Work request — When you retype the entries, keep each one exact and leave out the pictures.

Dataset entries —
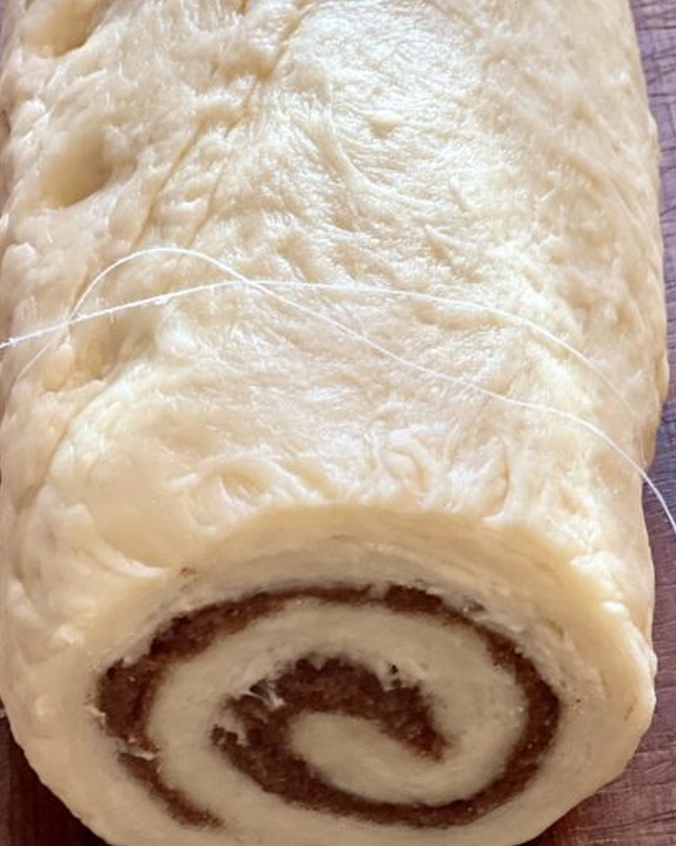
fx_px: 3730
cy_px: 569
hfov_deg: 10.4
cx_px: 334
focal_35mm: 149
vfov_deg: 12.9
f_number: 2.8
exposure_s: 1/40
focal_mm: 9
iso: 200
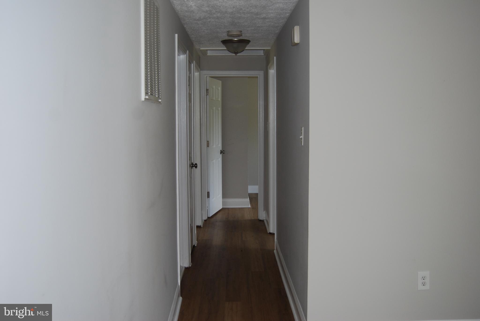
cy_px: 160
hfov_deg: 53.1
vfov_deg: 37.0
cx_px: 240
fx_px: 480
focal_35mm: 36
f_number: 4
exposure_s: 1/60
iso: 200
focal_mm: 24
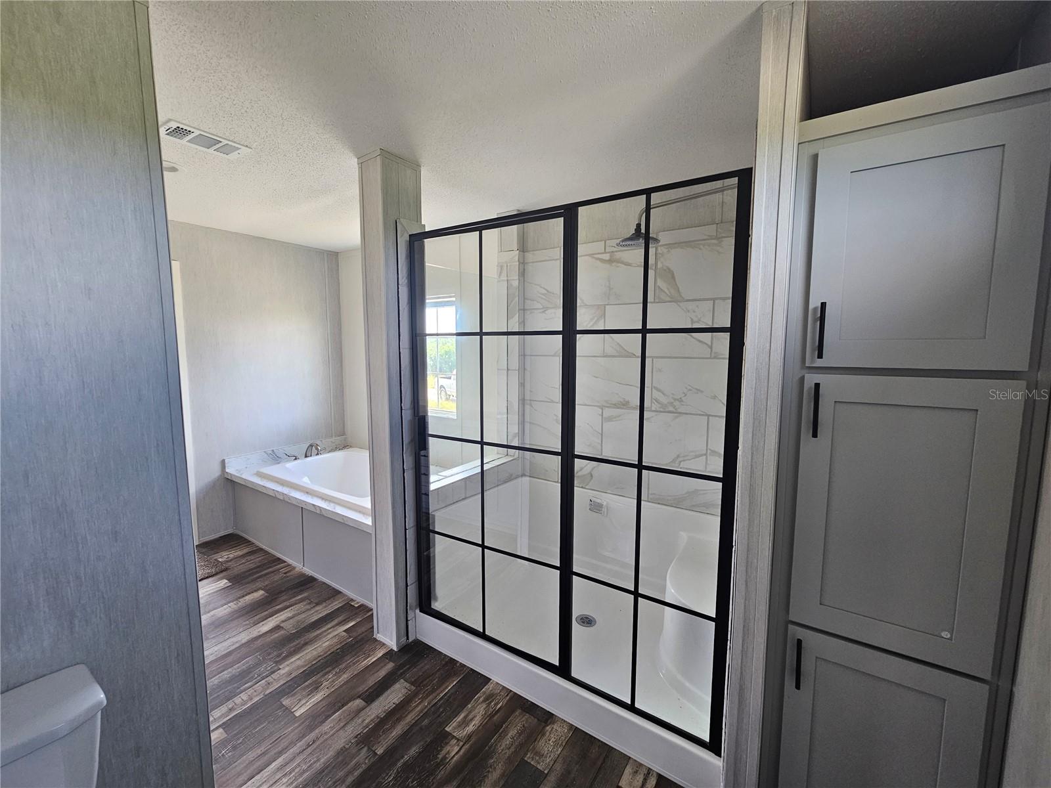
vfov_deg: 89.9
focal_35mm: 13
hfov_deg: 106.2
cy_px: 394
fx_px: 395
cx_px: 526
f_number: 2.2
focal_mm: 2.2
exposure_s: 1/60
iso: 100
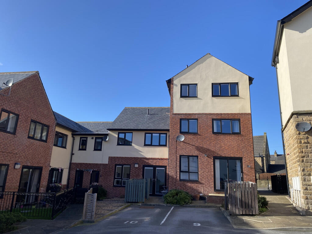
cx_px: 156
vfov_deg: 53.1
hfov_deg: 67.3
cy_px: 117
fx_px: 234
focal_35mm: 26
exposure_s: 1/1701
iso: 32
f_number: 1.8
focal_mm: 4.25
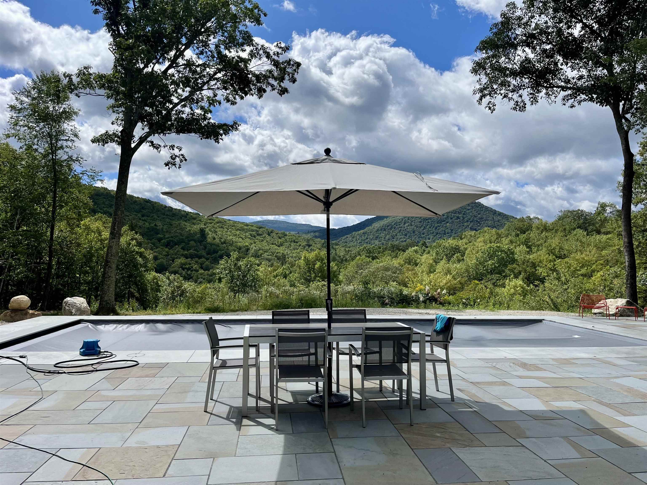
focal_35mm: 26
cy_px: 242
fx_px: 486
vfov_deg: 53.1
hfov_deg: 67.3
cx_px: 324
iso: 50
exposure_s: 1/6173
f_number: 1.6
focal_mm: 5.1
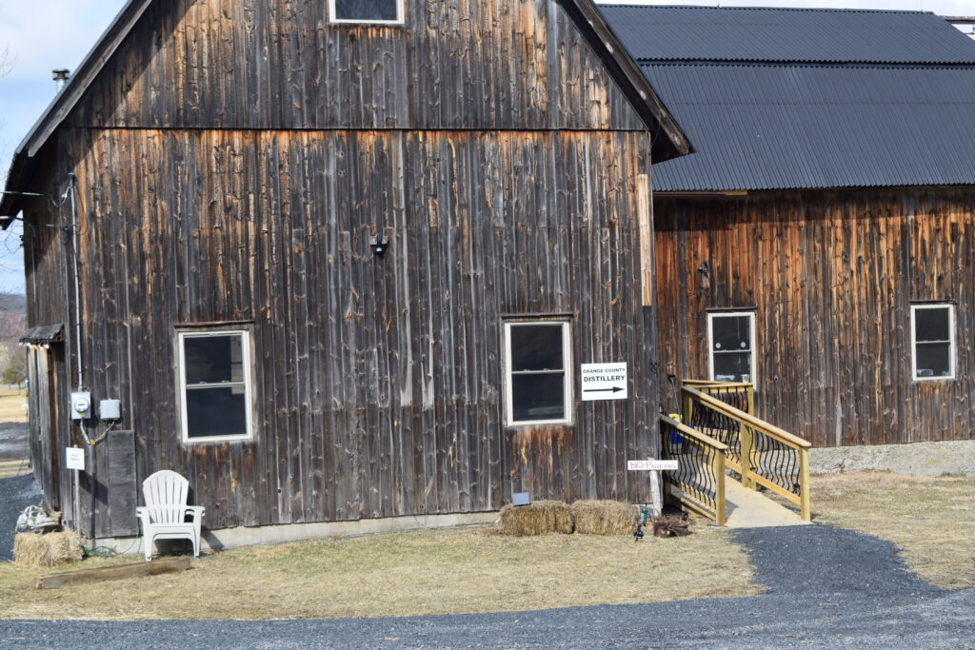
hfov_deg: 31.9
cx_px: 488
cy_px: 325
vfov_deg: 21.6
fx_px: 1706
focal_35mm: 63
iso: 200
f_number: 9
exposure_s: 1/320
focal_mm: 42
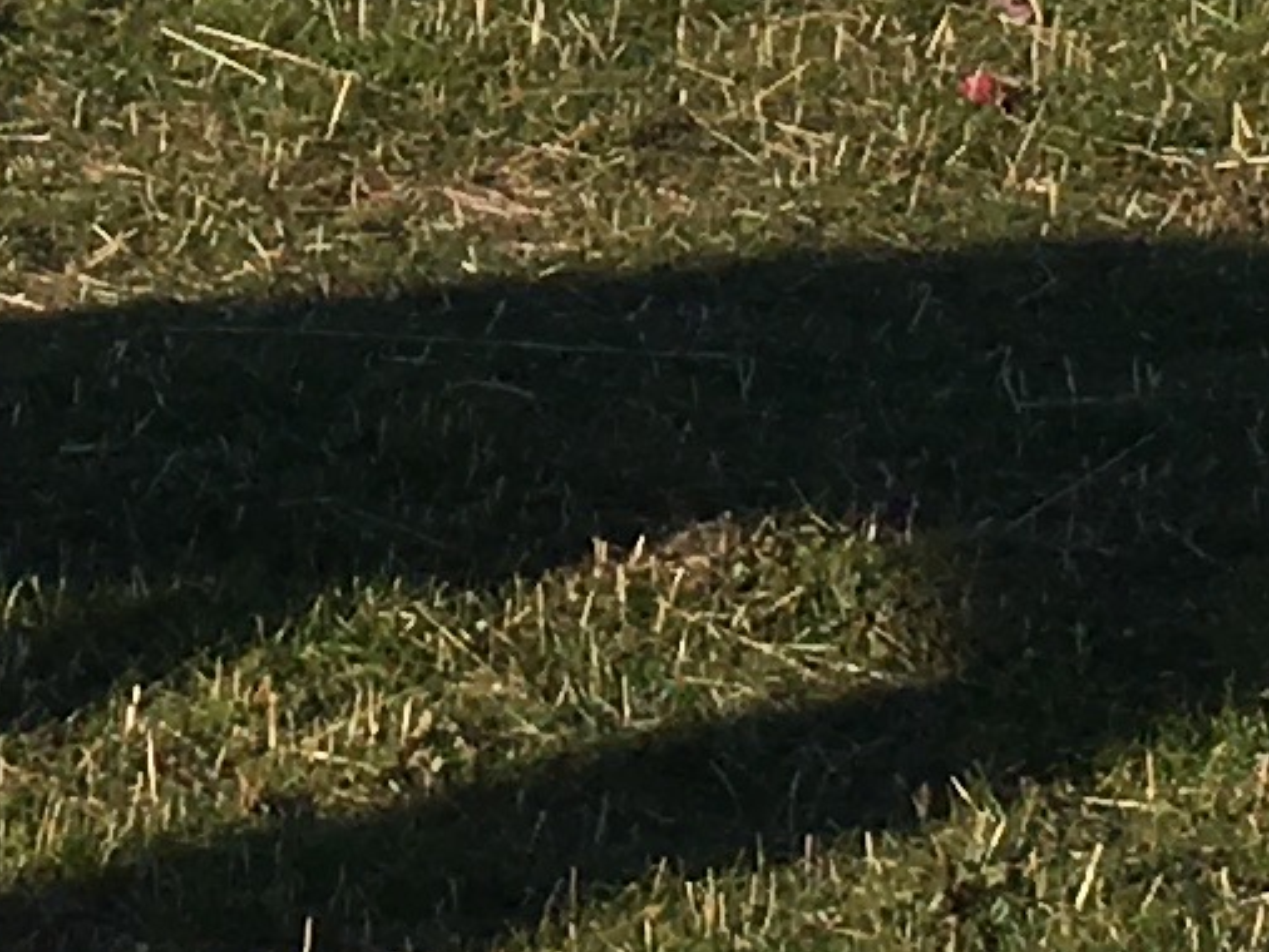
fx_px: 8472
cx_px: -319
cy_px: -717
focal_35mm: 231
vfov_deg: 6.3
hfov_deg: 8.5
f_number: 2.2
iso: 25
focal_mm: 4.15
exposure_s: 1/1876
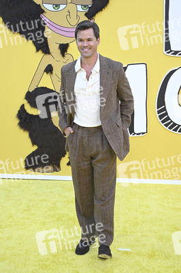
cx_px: 90
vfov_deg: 40.4
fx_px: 370
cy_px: 136
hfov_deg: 27.5
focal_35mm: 49
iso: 640
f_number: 7.1
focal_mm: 49
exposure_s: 1/200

Reply to the task —
fx_px: 3730
cy_px: 569
hfov_deg: 10.4
cx_px: 334
focal_35mm: 149
vfov_deg: 12.9
f_number: 2.8
exposure_s: 1/40
focal_mm: 9
iso: 200
cy_px: 160
hfov_deg: 53.1
vfov_deg: 37.0
cx_px: 240
fx_px: 480
focal_35mm: 36
f_number: 4
exposure_s: 1/60
iso: 200
focal_mm: 24
vfov_deg: 89.9
focal_35mm: 13
hfov_deg: 106.2
cy_px: 394
fx_px: 395
cx_px: 526
f_number: 2.2
focal_mm: 2.2
exposure_s: 1/60
iso: 100
cx_px: 156
vfov_deg: 53.1
hfov_deg: 67.3
cy_px: 117
fx_px: 234
focal_35mm: 26
exposure_s: 1/1701
iso: 32
f_number: 1.8
focal_mm: 4.25
focal_35mm: 26
cy_px: 242
fx_px: 486
vfov_deg: 53.1
hfov_deg: 67.3
cx_px: 324
iso: 50
exposure_s: 1/6173
f_number: 1.6
focal_mm: 5.1
hfov_deg: 31.9
cx_px: 488
cy_px: 325
vfov_deg: 21.6
fx_px: 1706
focal_35mm: 63
iso: 200
f_number: 9
exposure_s: 1/320
focal_mm: 42
fx_px: 8472
cx_px: -319
cy_px: -717
focal_35mm: 231
vfov_deg: 6.3
hfov_deg: 8.5
f_number: 2.2
iso: 25
focal_mm: 4.15
exposure_s: 1/1876
cx_px: 90
vfov_deg: 40.4
fx_px: 370
cy_px: 136
hfov_deg: 27.5
focal_35mm: 49
iso: 640
f_number: 7.1
focal_mm: 49
exposure_s: 1/200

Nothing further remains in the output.